NEWARK, NJ — Lawyers across the U.S. are recruiting clients for a potentially crippling new wave of sexual abuse lawsuits against the Boy Scouts.
Child sex abuse survivor Bridie Farrell joined others at two news conferences in both New York and New Jersey on Tuesday to release the names of 130 scout leaders in New York State and another 52 in New Jersey who are accused of sexually abusing young Boy Scouts.
“The reason we are up here is to give other survivors the strength to report and come forward with their abuse to make the Boy Scouts, sports and churches safer for everyone,” Farrell, who was was sexually molested when she was just 15, said.

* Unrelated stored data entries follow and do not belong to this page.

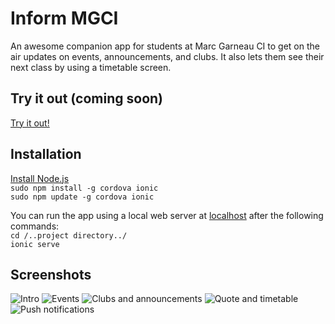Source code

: # Inform MGCI
An awesome companion app for students at Marc Garneau CI to get on the air updates on events, announcements, and clubs. It also lets them see their next class by using a timetable screen.

## Try it out (coming soon)
[Try it out!](https://url)

## Installation

[Install Node.js](https://nodejs.org/en/)   
`sudo npm install -g cordova ionic`   
`sudo npm update -g cordova ionic`  

You can run the app using a local web server at [localhost](localhost:8080) after the following commands:  
`cd /..project directory../`    
`ionic serve`   


## Screenshots

![Intro](https://raw.githubusercontent.com/ShehryarX/inform-mgci/master/1.png) ![Events](https://raw.githubusercontent.com/ShehryarX/inform-mgci/master/2.png) ![Clubs and announcements](https://raw.githubusercontent.com/ShehryarX/inform-mgci/master/3.png) ![Quote and timetable](https://raw.githubusercontent.com/ShehryarX/inform-mgci/master/4.png) ![Push notifications](https://raw.githubusercontent.com/ShehryarX/inform-mgci/master/5.png)

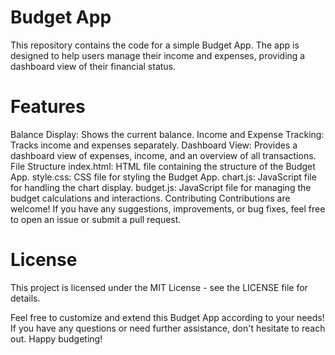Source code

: # Budget App

This repository contains the code for a simple Budget App. The app is designed to help users manage their income and expenses, providing a dashboard view of their financial status.


# Features
Balance Display: Shows the current balance.
Income and Expense Tracking: Tracks income and expenses separately.
Dashboard View: Provides a dashboard view of expenses, income, and an overview of all transactions.
File Structure
index.html: HTML file containing the structure of the Budget App.
style.css: CSS file for styling the Budget App.
chart.js: JavaScript file for handling the chart display.
budget.js: JavaScript file for managing the budget calculations and interactions.
Contributing
Contributions are welcome! If you have any suggestions, improvements, or bug fixes, feel free to open an issue or submit a pull request.

# License
This project is licensed under the MIT License - see the LICENSE file for details.

Feel free to customize and extend this Budget App according to your needs! If you have any questions or need further assistance, don't hesitate to reach out. Happy budgeting!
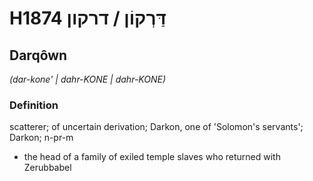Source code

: # H1874 דַּרְקוֹן / דרקון

## Darqôwn

_(dar-kone' | dahr-KONE | dahr-KONE)_

### Definition

scatterer; of uncertain derivation; Darkon, one of 'Solomon's servants'; Darkon; n-pr-m

- the head of a family of exiled temple slaves who returned with Zerubbabel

These names are said to be part of what’s called the perversion files, created by the Boy Scouts of America, according to these lawyers. They claim there are at least 7,000 pedophile Boy Scout leaders who sexually molested 12,000 young boys since 1944 and their names were never made public,
“They may have removed them from scouting, but they never alerted the community that this leader, teacher, priest may be a child molester,” Jeff Anderson, a victims’ lawyer, said at the news conference.
The lawyers and survivor advocates are hoping that a recently passed law in New York State, the Child Victims Act, and a law sitting on New Jersey Governor Phil Murphy’s desk removing the statute of limitations for sex abuse victims civilly will encourage more victims to come forward.
“We absolutely anticipate governor Murphy will sign this into law, giving these victims voice and right to proceed in taking back their healing and their voice,” Greg Gianforcaro, another victims’ rights lawyer, said at the news conference.
In a statement, the Boy Scouts of America said they believe and support victims.
"We have paid for unlimited counseling by a provider of their choice," the statement reads. "Nothing is more important than the safety and protection of children in Scouting and we are outraged that there have been times when individuals took advantage of our programs to abuse innocent children.”
But not everyone feels the Boy Scouts have taken the issue seriously.
“If they really felt that way long-ago, they wouldn’t have kept the secret and hidden these files,” Mark Crawford, another sex abuse victim’s advocate, told PIX11. “They would not have allowed children to remain at risk."